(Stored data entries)
---

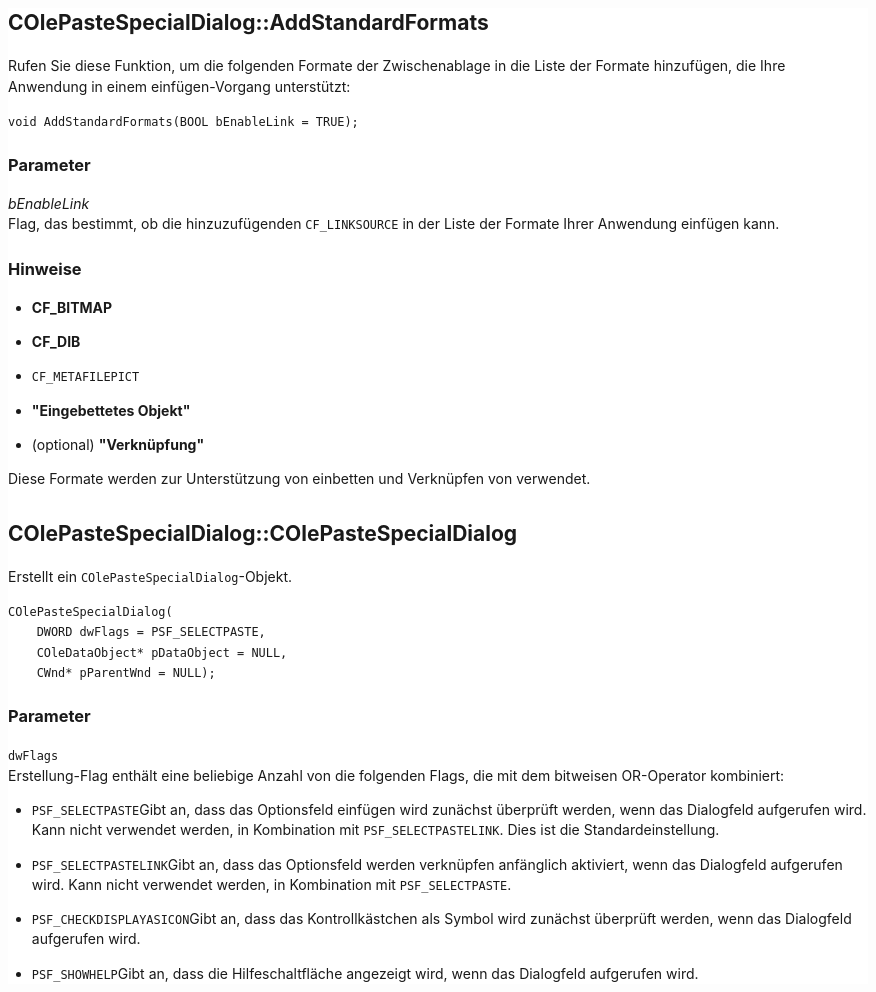##  <a name="addstandardformats"></a>COlePasteSpecialDialog::AddStandardFormats  
 Rufen Sie diese Funktion, um die folgenden Formate der Zwischenablage in die Liste der Formate hinzufügen, die Ihre Anwendung in einem einfügen-Vorgang unterstützt:  
  
```  
void AddStandardFormats(BOOL bEnableLink = TRUE);
```  
  
### <a name="parameters"></a>Parameter  
 *bEnableLink*  
 Flag, das bestimmt, ob die hinzuzufügenden `CF_LINKSOURCE` in der Liste der Formate Ihrer Anwendung einfügen kann.  
  
### <a name="remarks"></a>Hinweise  
  
- **CF_BITMAP**  
  
- **CF_DIB**  
  
- `CF_METAFILEPICT`  
  
- **"Eingebettetes Objekt"**  
  
-   (optional) **"Verknüpfung"**  
  
 Diese Formate werden zur Unterstützung von einbetten und Verknüpfen von verwendet.  
  
##  <a name="colepastespecialdialog"></a>COlePasteSpecialDialog::COlePasteSpecialDialog  
 Erstellt ein `COlePasteSpecialDialog`-Objekt.  
  
```  
COlePasteSpecialDialog(
    DWORD dwFlags = PSF_SELECTPASTE,  
    COleDataObject* pDataObject = NULL,  
    CWnd* pParentWnd = NULL);
```  
  
### <a name="parameters"></a>Parameter  
 `dwFlags`  
 Erstellung-Flag enthält eine beliebige Anzahl von die folgenden Flags, die mit dem bitweisen OR-Operator kombiniert:  
  
- `PSF_SELECTPASTE`Gibt an, dass das Optionsfeld einfügen wird zunächst überprüft werden, wenn das Dialogfeld aufgerufen wird. Kann nicht verwendet werden, in Kombination mit `PSF_SELECTPASTELINK`. Dies ist die Standardeinstellung.  
  
- `PSF_SELECTPASTELINK`Gibt an, dass das Optionsfeld werden verknüpfen anfänglich aktiviert, wenn das Dialogfeld aufgerufen wird. Kann nicht verwendet werden, in Kombination mit `PSF_SELECTPASTE`.  
  
- `PSF_CHECKDISPLAYASICON`Gibt an, dass das Kontrollkästchen als Symbol wird zunächst überprüft werden, wenn das Dialogfeld aufgerufen wird.  
  
- `PSF_SHOWHELP`Gibt an, dass die Hilfeschaltfläche angezeigt wird, wenn das Dialogfeld aufgerufen wird.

---

◆ **WHAT YOU WILL DO**
Skip the pictures and quote each line of the entries above, from the first through the line with "das Optionsfeld werden", exactly as it appears.

◆ **EXERCISE ANSWER**
##  <a name="addstandardformats"></a>COlePasteSpecialDialog::AddStandardFormats  
 Rufen Sie diese Funktion, um die folgenden Formate der Zwischenablage in die Liste der Formate hinzufügen, die Ihre Anwendung in einem einfügen-Vorgang unterstützt:  
  
```  
void AddStandardFormats(BOOL bEnableLink = TRUE);
```  
  
### <a name="parameters"></a>Parameter  
 *bEnableLink*  
 Flag, das bestimmt, ob die hinzuzufügenden `CF_LINKSOURCE` in der Liste der Formate Ihrer Anwendung einfügen kann.  
  
### <a name="remarks"></a>Hinweise  
  
- **CF_BITMAP**  
  
- **CF_DIB**  
  
- `CF_METAFILEPICT`  
  
- **"Eingebettetes Objekt"**  
  
-   (optional) **"Verknüpfung"**  
  
 Diese Formate werden zur Unterstützung von einbetten und Verknüpfen von verwendet.  
  
##  <a name="colepastespecialdialog"></a>COlePasteSpecialDialog::COlePasteSpecialDialog  
 Erstellt ein `COlePasteSpecialDialog`-Objekt.  
  
```  
COlePasteSpecialDialog(
    DWORD dwFlags = PSF_SELECTPASTE,  
    COleDataObject* pDataObject = NULL,  
    CWnd* pParentWnd = NULL);
```  
  
### <a name="parameters"></a>Parameter  
 `dwFlags`  
 Erstellung-Flag enthält eine beliebige Anzahl von die folgenden Flags, die mit dem bitweisen OR-Operator kombiniert:  
  
- `PSF_SELECTPASTE`Gibt an, dass das Optionsfeld einfügen wird zunächst überprüft werden, wenn das Dialogfeld aufgerufen wird. Kann nicht verwendet werden, in Kombination mit `PSF_SELECTPASTELINK`. Dies ist die Standardeinstellung.  
  
- `PSF_SELECTPASTELINK`Gibt an, dass das Optionsfeld werden verknüpfen anfänglich aktiviert, wenn das Dialogfeld aufgerufen wird. Kann nicht verwendet werden, in Kombination mit `PSF_SELECTPASTE`.  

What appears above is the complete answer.